Hyderabad, Jul 13: Family members of Telugu poet and writer Varavara Rao, who is currently lodged in Navi Mumbai's Taloja jail in the Bhima Koregaon case, on Sunday appealed to the government for his immediate release in view of his deteriorating health.

Rao's wife P. Hemalatha and their three daughters urged the government to save his life by shifting him to a hospital or allow them to provide him with immediate medical care.

We want to remind the government that it has no right to deny the right to life of any person, much less an undertrial prisoner," they said.

His family members said they were very much worried about his deteriorating health. They said his health condition had been scary for over six weeks, ever since he was shifted in an unconscious state to JJ Hospital on May 28.

"Even as he was discharged from the hospital and sent back to jail three days later, there has been no improvement in his health and he is still in need of emergency healthcare," Hemalatha said.

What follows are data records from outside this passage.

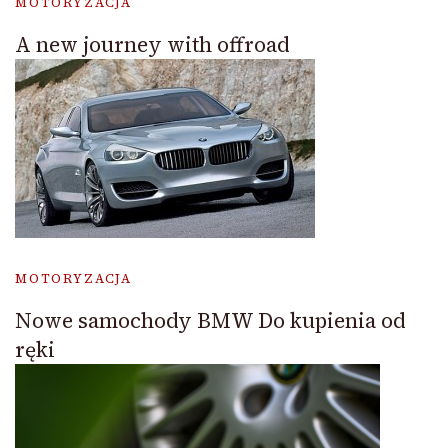
MOTORYZACJA
A new journey with offroad
MOTORYZACJA
Nowe samochody BMW Do kupienia od
ręki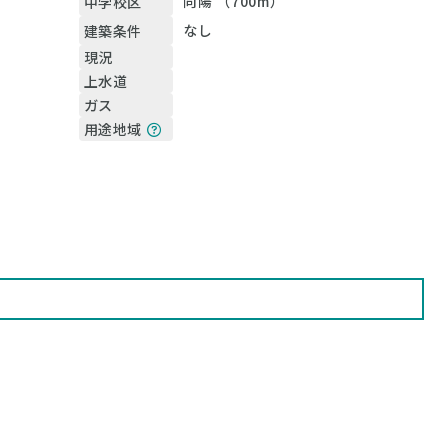
向陽 （700m）
中学校区
なし
建築条件
現況
上水道
ガス
用途地域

"The immediate cause of concern now is that we are very much perturbed at the routine phone call we received from him on Saturday evening. Though the earlier two calls on June 24 and July 2 were also worrying with his weak and muffled voice, incoherent speech and abruptly jumping into Hindi. But the latest call, on July 11 is much more worrisome as he did not answer straight questions on his health and went into a kind of delirious and hallucinated talk about the funeral of his father and mother, the events that happened seven decades and four decades ago respectively," Rao's wife said.

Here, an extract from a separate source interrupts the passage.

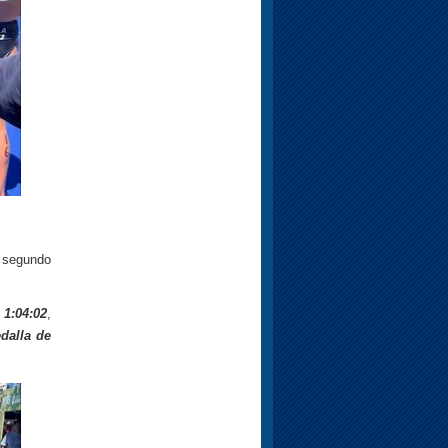
 segundo
 1:04:02
,
dalla de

She said her husband's co-accused companion took the phone from him and informed her that he is not able to walk, go to the toilet and brush his teeth on his own.

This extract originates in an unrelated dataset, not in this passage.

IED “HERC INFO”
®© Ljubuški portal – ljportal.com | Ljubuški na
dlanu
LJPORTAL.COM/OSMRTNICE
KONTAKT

"We were also told that he is always hallucinating that we, family members, were waiting at the jail gate to receive him as he was getting released. His co-prisoner also said he needs immediate medical care for not only physical but also neurological issues. The confusion, loss of memory and incoherence are the results of electrolyte imbalance and fall of Sodium and Potassium levels leading to brain damage. This electrolyte imbalance may be fatal also."

Stating that Taloja Jail Hospital is not well equipped to handle this kind of serious ailment, they demanded that he be shifted to a fully equipped super specialty hospital to save his life and prevent possible brain damage and risk to life due to electrolyte imbalance.

"At the present juncture we are leaving aside all the pertinent facts like, that the case against him is fabricated; he had to spend 22 months in jail as an undertrial with the process turned into punishment; his bail petitions got rejected at least five times now and even the bail petitions with his age, ill-health and COVID vulnerability as grounds were ignored. His life is the top most concern for us right now. Our present demand is to save his life," the family said.